In January, I set this as a goal for my 49th year. This poetry prompt reminded me that it has been a month and I haven't, until today ~ done any significant prep work. Now, I am on it. Thank you, Poetry Potluck!
Soft Soil of Carteret Park
I want to hang from my knees
the way I did when I was little
Upside down, everything
looked felt smelled different
Fear fell from my pockets
and morphed with the pebbles
On the ground, the ones my
waist length braids swished
from side to side No one told
me to smile, anyway
Blushing went unnoticed as
I held on for longer and
longer and longer until
I felt satiated ~ my knees
never tired like my face
I want to hang from my knees
the way I did when I was little
I can close my middle
aged eyes and feel, still
The middle school
Tension in my shoulders
leaked into the soft soil
of Carteret Park as I
eyed the far away to me
then baseball diamonds or
maybe, if it was Fall, the Band
marching along to Sousa or
on an experimental day it
was Sondheim, sending in
clowns other than the football team
I want to hang from my knees
the way I did when I was little
I want to be strong enough to
do a handstand off the bar
I want to be bold and wild and
wear my hair in braids again
hanging down, the opposite way
just because it feels
so darn good to
hang from my knees,
the way I did
when I was little
(and a PS for any former or current residents of Glen Ridge, NJ. I know the playground was gutted when radon was discovered, but in my mind's eye, the metal jungle gym is still where it was, there between the slide and the merry go round or was the merry go round next to the slide? Nonetheless, it is there. And I am there, too.)

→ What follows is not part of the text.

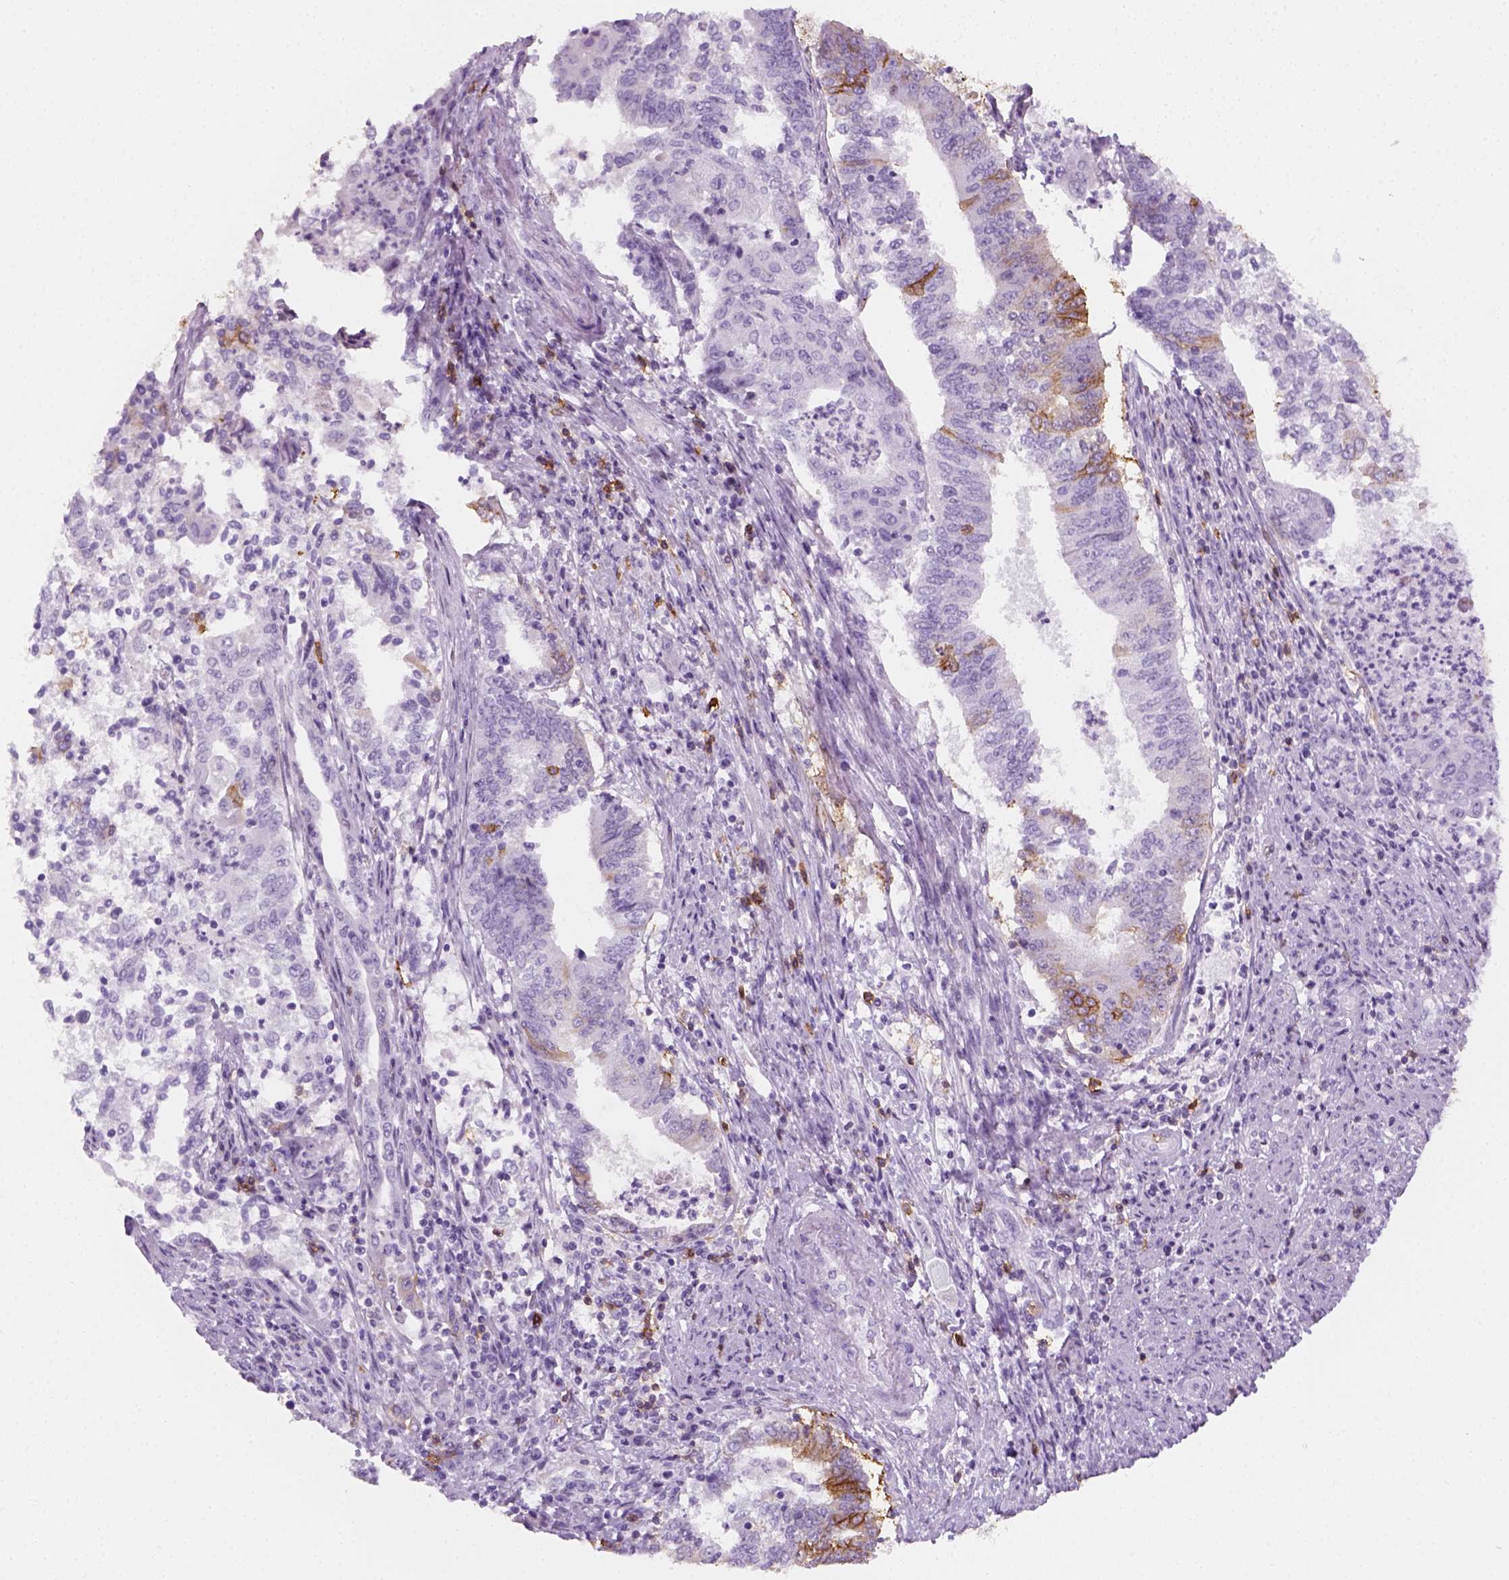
{"staining": {"intensity": "strong", "quantity": "<25%", "location": "cytoplasmic/membranous"}, "tissue": "endometrial cancer", "cell_type": "Tumor cells", "image_type": "cancer", "snomed": [{"axis": "morphology", "description": "Adenocarcinoma, NOS"}, {"axis": "topography", "description": "Endometrium"}], "caption": "The immunohistochemical stain highlights strong cytoplasmic/membranous staining in tumor cells of adenocarcinoma (endometrial) tissue.", "gene": "AQP3", "patient": {"sex": "female", "age": 65}}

Great verse, my friend! I love the images your recollections paint.
Posted by: mm | February 10, 2011 at 12:11 PM
What a wonderfully refreshing poem, Julie!! And you know, I am soooooo happy that this potluck theme reminded you of your favorite childhood days, and made you feel this way....yaaaayyy!!!!!
I read the first line, and I was hooked to the poem thereafter!! It was such a delight to read!!

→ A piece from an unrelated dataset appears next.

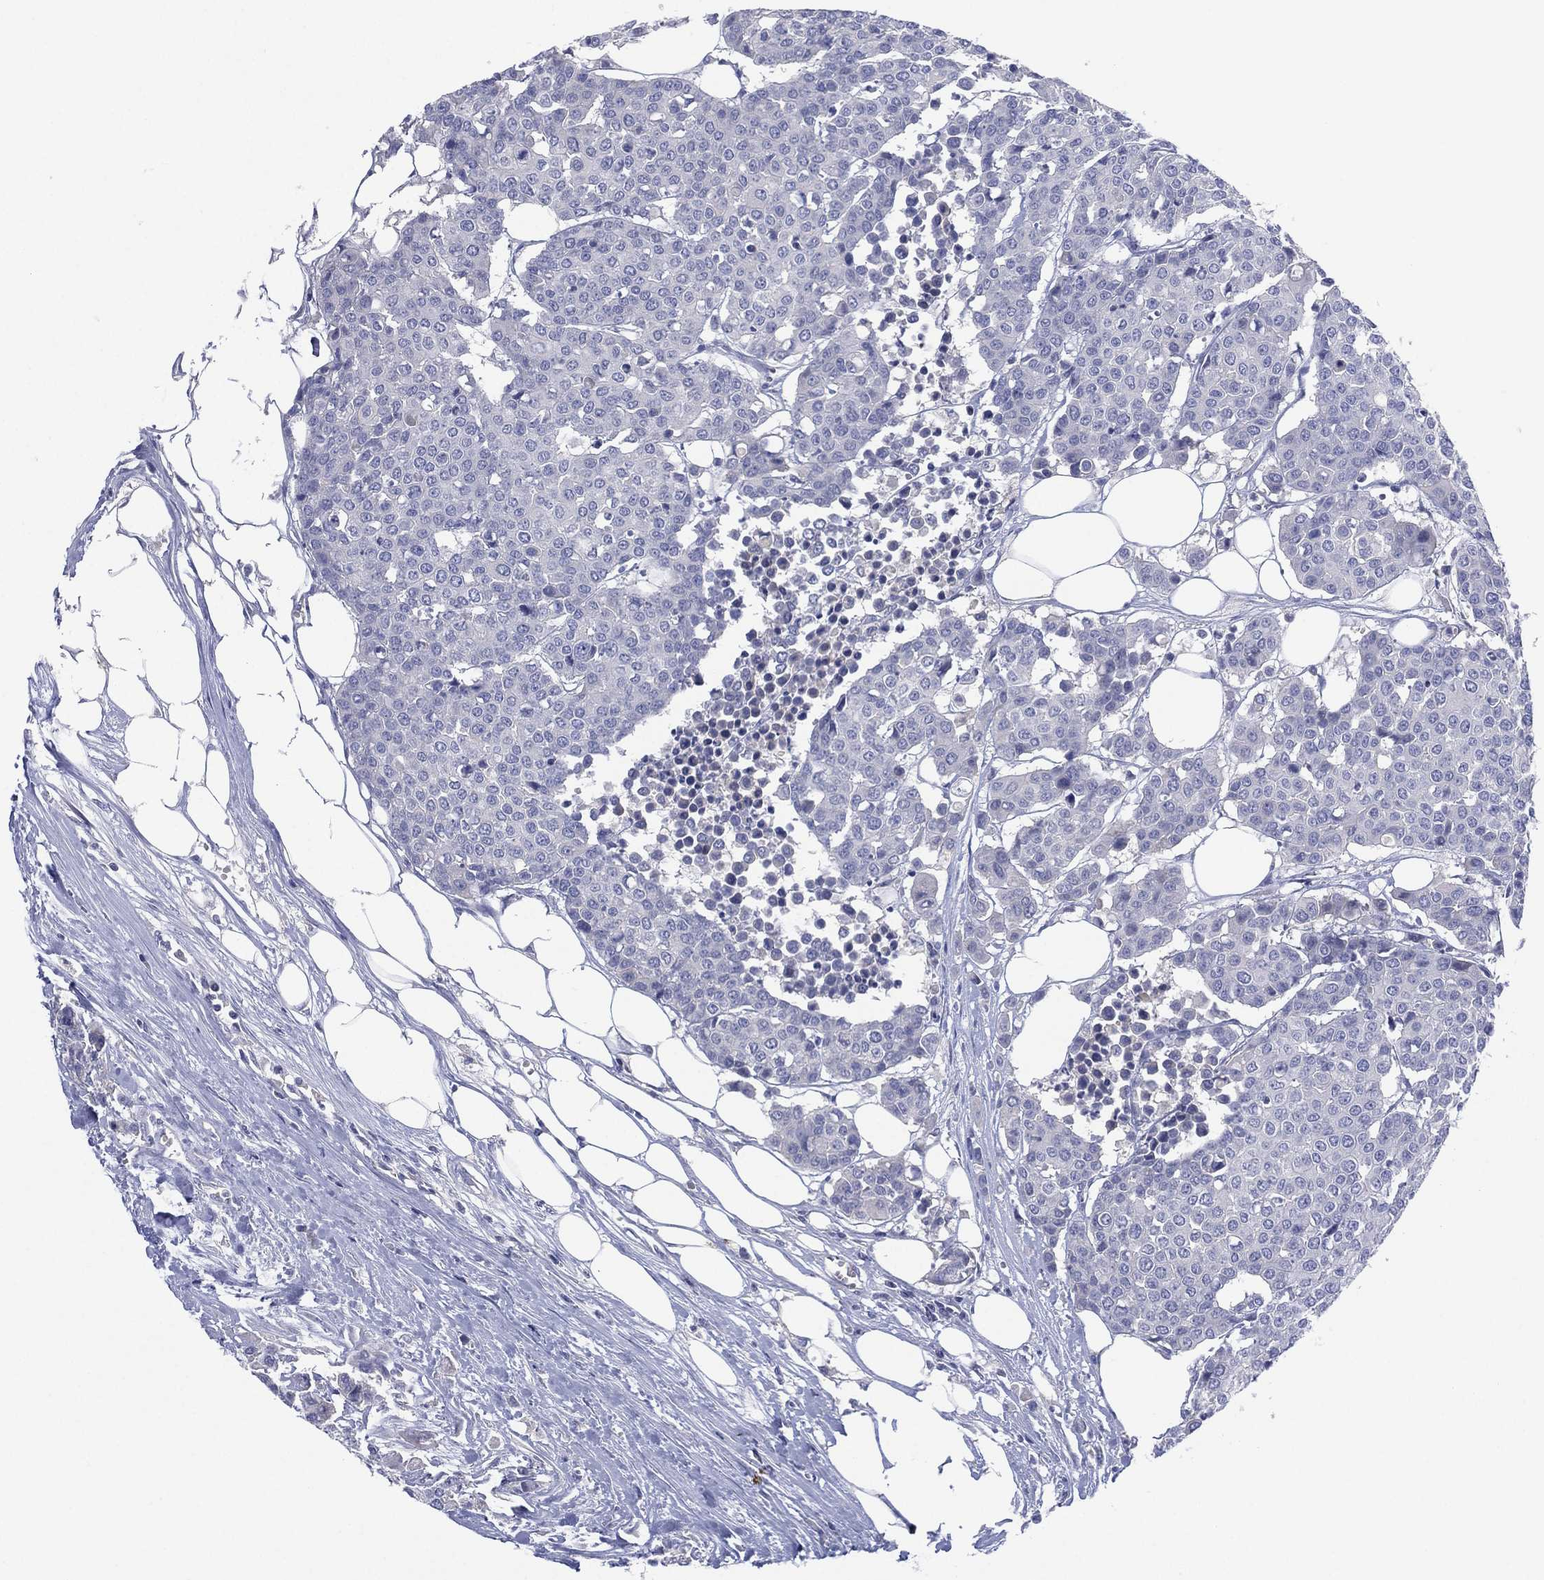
{"staining": {"intensity": "negative", "quantity": "none", "location": "none"}, "tissue": "carcinoid", "cell_type": "Tumor cells", "image_type": "cancer", "snomed": [{"axis": "morphology", "description": "Carcinoid, malignant, NOS"}, {"axis": "topography", "description": "Colon"}], "caption": "This is an immunohistochemistry (IHC) micrograph of human carcinoid (malignant). There is no positivity in tumor cells.", "gene": "CYP2D6", "patient": {"sex": "male", "age": 81}}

Thank YOU for sharing this with potluck, Julie...
(and here's a li'l secret.. I think I'm gonna try this myself.. hanging down from my knees, I mean ;-))
Posted by: Kavita | February 10, 2011 at 07:49 PM
fantastic! fear fell from my pockets. It moves this peace, bitter,sweet.
Posted by: kenny | February 11, 2011 at 05:40 AM
Just to let you know--although not poem of the week, I did highlight this on the potluck blog. It's so well written. Victoria
Posted by: Victoria | February 12, 2011 at 11:10 AM
Stunning piece, smiles of times when 'fear fell from my pockets'... powerful write. longing for moments true and truly inspired by all that drifted by in those moments hanging by my knees.